- What you will do -
Reproduce the listing below word for word, leaving out the pictures.
****************************************
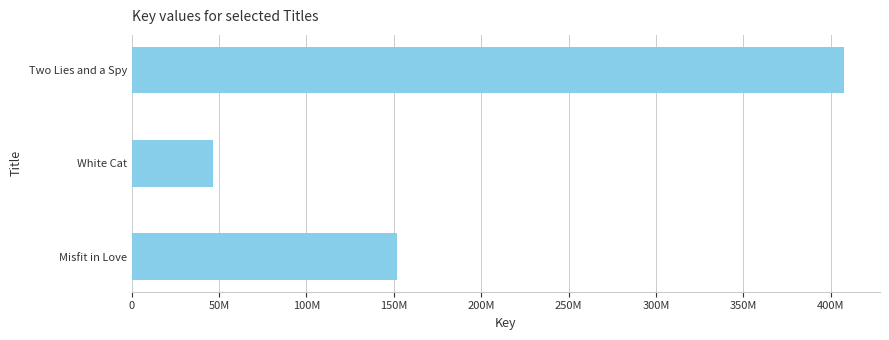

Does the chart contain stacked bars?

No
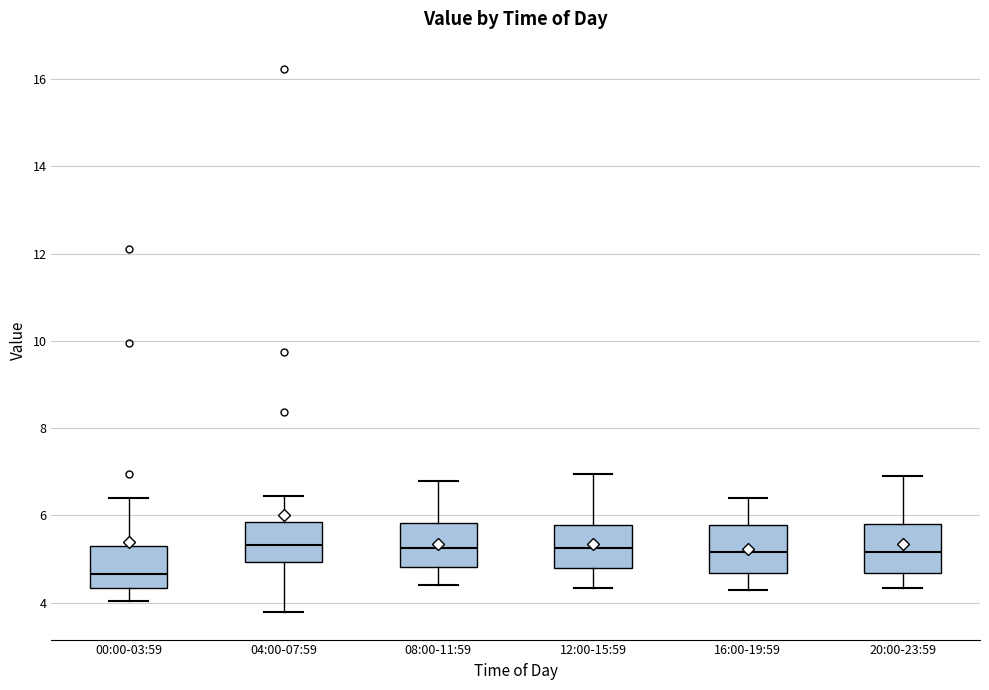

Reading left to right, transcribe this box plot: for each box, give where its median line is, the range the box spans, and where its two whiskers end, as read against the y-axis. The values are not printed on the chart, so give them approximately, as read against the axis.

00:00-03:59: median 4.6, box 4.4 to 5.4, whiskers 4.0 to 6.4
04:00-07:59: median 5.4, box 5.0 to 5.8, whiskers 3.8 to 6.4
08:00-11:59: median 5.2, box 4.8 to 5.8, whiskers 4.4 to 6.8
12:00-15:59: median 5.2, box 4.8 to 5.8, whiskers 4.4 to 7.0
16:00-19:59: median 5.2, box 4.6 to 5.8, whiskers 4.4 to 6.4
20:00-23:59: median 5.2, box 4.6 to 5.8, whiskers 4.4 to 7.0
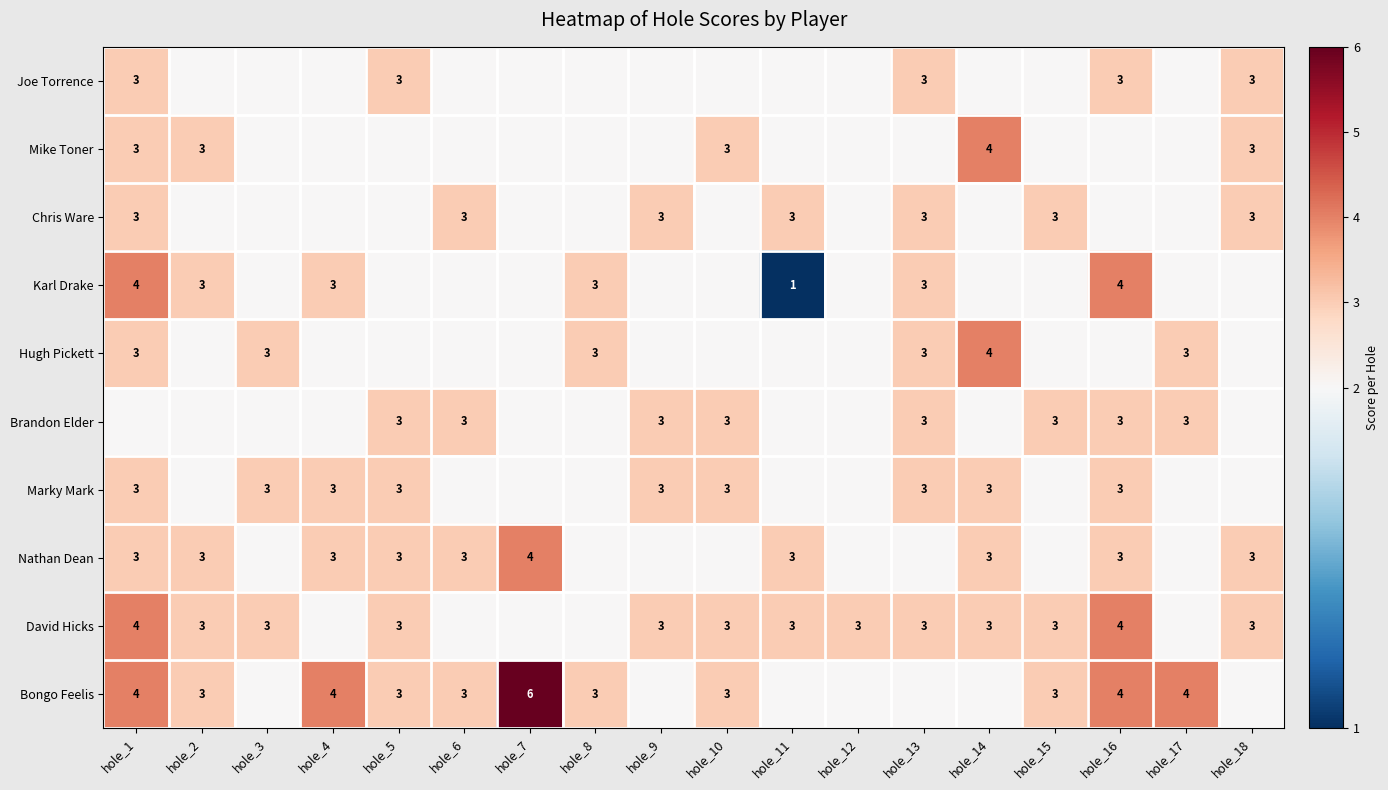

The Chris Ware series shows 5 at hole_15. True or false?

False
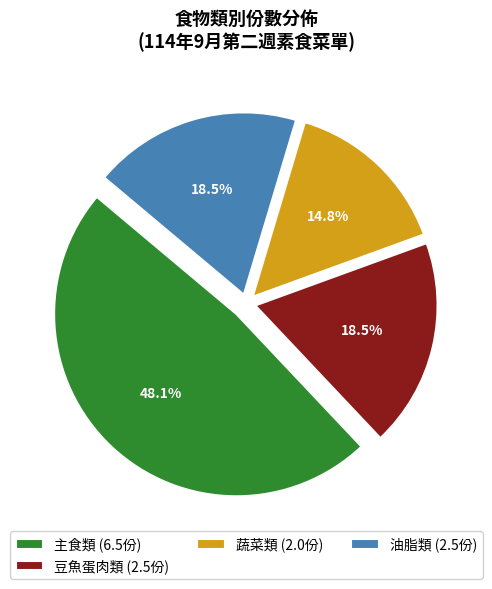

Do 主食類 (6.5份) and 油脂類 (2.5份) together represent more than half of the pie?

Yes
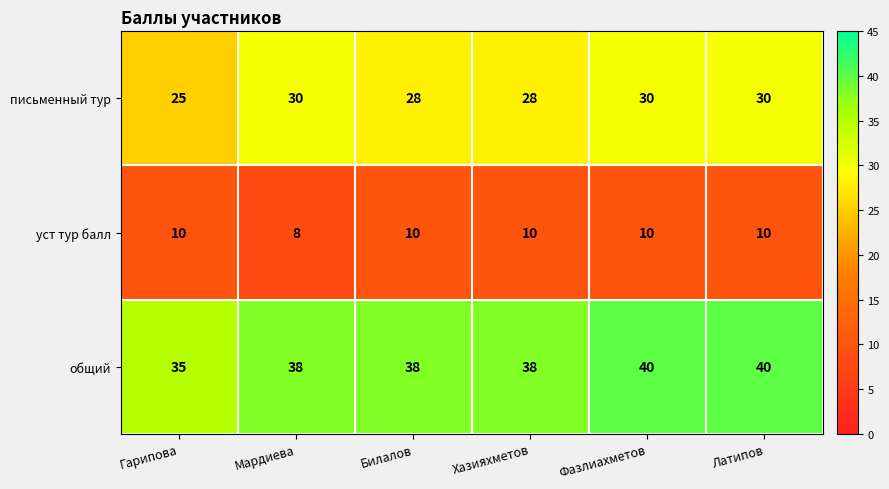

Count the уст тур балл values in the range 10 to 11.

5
****************************************
- Written answer -
Does the chart contain stacked bars?

No

Reading left to right, transcribe this box plot: for each box, give where its median line is, the range the box spans, and where its two whiskers end, as read against the y-axis. The values are not printed on the chart, so give them approximately, as read against the axis.

00:00-03:59: median 4.6, box 4.4 to 5.4, whiskers 4.0 to 6.4
04:00-07:59: median 5.4, box 5.0 to 5.8, whiskers 3.8 to 6.4
08:00-11:59: median 5.2, box 4.8 to 5.8, whiskers 4.4 to 6.8
12:00-15:59: median 5.2, box 4.8 to 5.8, whiskers 4.4 to 7.0
16:00-19:59: median 5.2, box 4.6 to 5.8, whiskers 4.4 to 6.4
20:00-23:59: median 5.2, box 4.6 to 5.8, whiskers 4.4 to 7.0

The Chris Ware series shows 5 at hole_15. True or false?

False

Do 主食類 (6.5份) and 油脂類 (2.5份) together represent more than half of the pie?

Yes

Count the уст тур балл values in the range 10 to 11.

5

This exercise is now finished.